DÍVIDAS REnegociadas

Desenrola Brasil já renegocia R$ 10 bilhões em dívidas e beneficia mais de um milhão de CPFs

Ministro da Fazenda, Dario Durigan, em evento sobre o programa Desenrola Brasil.
O programa Desenrola Brasil já renegociou R$ 10 bilhões em dívidas.

Programa atingiu a marca de R$ 10 bilhões em dívidas renegociadas e mais de um milhão de brasileiros impactados. Novas etapas e formas de pagamento estão em discussão.

O programa Desenrola Brasil atingiu a marca de R$ 10 bilhões em dívidas renegociadas desde o início de sua operação. O balanço foi apresentado nesta sexta-feira, 22/05/2026, pelo ministro da Fazenda, Dario Durigan, e pelo secretário-executivo da pasta, Rogério Ceron. De acordo com os dados divulgados pelo Ministério da Fazenda, mais de um milhão de operações de renegociação já foram concluídas em todo o país, impactando diretamente a vida financeira de milhares de famílias brasileiras.

“Ultrapassamos a marca de mais de um milhão de CPFs beneficiados com o programa”, afirmou Durigan. Segundo o ministro, os resultados iniciais superam as expectativas e indicam que a iniciativa, prevista para durar 90 dias, terá um “grande impacto nas famílias brasileiras” ao promover alívio financeiro.

Ministro da Fazenda, Dario Durigan, em evento sobre o programa Desenrola Brasil.
O programa Desenrola Brasil já renegociou R$ 10 bilhões em dívidas.

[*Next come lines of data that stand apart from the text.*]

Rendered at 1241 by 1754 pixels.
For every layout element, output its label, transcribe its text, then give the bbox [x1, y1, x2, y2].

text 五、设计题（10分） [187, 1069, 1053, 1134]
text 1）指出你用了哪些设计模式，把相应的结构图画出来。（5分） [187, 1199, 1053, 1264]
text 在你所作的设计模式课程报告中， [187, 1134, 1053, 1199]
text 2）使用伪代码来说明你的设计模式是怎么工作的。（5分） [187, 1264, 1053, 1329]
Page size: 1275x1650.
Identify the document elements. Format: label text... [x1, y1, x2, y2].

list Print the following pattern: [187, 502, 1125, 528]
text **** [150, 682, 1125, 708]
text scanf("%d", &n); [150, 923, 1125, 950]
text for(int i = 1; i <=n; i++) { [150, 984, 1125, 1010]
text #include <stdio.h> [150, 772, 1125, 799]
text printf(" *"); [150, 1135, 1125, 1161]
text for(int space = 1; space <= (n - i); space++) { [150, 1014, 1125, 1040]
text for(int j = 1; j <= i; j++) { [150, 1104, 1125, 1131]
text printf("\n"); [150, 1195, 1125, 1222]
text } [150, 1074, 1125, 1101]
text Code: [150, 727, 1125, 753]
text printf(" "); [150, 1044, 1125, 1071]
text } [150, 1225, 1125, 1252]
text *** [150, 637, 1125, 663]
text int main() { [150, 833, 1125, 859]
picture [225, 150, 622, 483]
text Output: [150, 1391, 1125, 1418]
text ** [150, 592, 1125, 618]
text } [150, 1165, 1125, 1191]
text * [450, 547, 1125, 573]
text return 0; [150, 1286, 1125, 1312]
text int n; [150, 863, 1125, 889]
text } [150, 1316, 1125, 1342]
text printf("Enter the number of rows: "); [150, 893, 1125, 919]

Até 14 de maio de 2026, foram registradas 449 mil operações quitadas à vista. Nessas renegociações, o desconto médio aplicado foi de aproximadamente 85%. As dívidas originais somavam R$ 1,06 bilhão, mas os consumidores pagaram efetivamente R$ 154,2 milhões, demonstrando o expressivo alívio proporcionado.

Outras 685,5 mil operações foram refinanciadas com a garantia do Fundo Garantidor de Operações (FGO). Considerando os contratos formalizados até o último dia 20, as dívidas originais, que atingiam cerca de R$ 9 bilhões, foram renegociadas para R$ 1,36 bilhão, também com uma redução média próxima de 85%.

O Ministério da Fazenda anunciou ainda uma nova facilidade: a partir da próxima semana, será permitido utilizar recursos do Fundo de Garantia do Tempo de Serviço (FGTS) para quitar débitos renegociados no programa Desenrola. O saque poderá chegar a R$ 1 mil ou a 20% do saldo disponível na conta vinculada, valendo o maior valor. Essa medida visa ampliar o acesso à regularização de pendências financeiras.

Durigan também confirmou que o governo está planejando uma nova etapa do programa, focada em consumidores adimplentes, mas que enfrentam um elevado comprometimento financeiro com bancos. Segundo o ministro, o lançamento dessa nova fase deve ocorrer ainda em junho de 2026, antes das restrições impostas pelo calendário eleitoral.

“Está sendo desenhado aqui no Ministério da Fazenda, com a minha coordenação e do secretário Ceron. Muito em breve vamos trazer mais informações sobre isso”, afirmou Durigan. “Provavelmente nas próximas semanas, ainda no mês de junho.” A proposta em estudo prevê utilizar recursos remanescentes dos aportes feitos ao FGO na primeira fase do programa para viabilizar a renegociação de dívidas bancárias de consumidores considerados em dia com seus pagamentos, mas pressionados pelo endividamento.

Em paralelo, na área fiscal, Durigan informou em entrevista à CNN Brasil que o governo federal anunciará nesta sexta-feira, 22/05/2026, um aumento no bloqueio de gastos dos ministérios. A medida tem como objetivo adequar as despesas ao limite previsto para este ano. “A gente vai caminhar com aumento de bloqueio, portanto é o governo cortando na própria carne”, declarou o ministro.

O ministro ressaltou que a iniciativa não se trata de um contingenciamento por frustração de receitas, mas sim de um bloqueio decorrente do crescimento das despesas obrigatórias. Ele assegurou que a arrecadação federal permanece em linha com o previsto na programação orçamentária. Dados da Receita Federal indicam um crescimento de 264% na arrecadação com exploração de petróleo e gás natural no primeiro quadrimestre de 2026, atingindo R$ 40,2 bilhões, ante R$ 11 bilhões em 2025. Esses recursos adicionais devem auxiliar na compensação dos subsídios aos combustíveis.

Para 2026, a meta fiscal estabelecida pela equipe econômica prevê um superávit primário equivalente a 0,25% do Produto Interno Bruto (PIB), estimado em R$ 34,3 bilhões. Considerando as deduções legais, o governo projeta um resultado positivo de R$ 3,5 bilhões.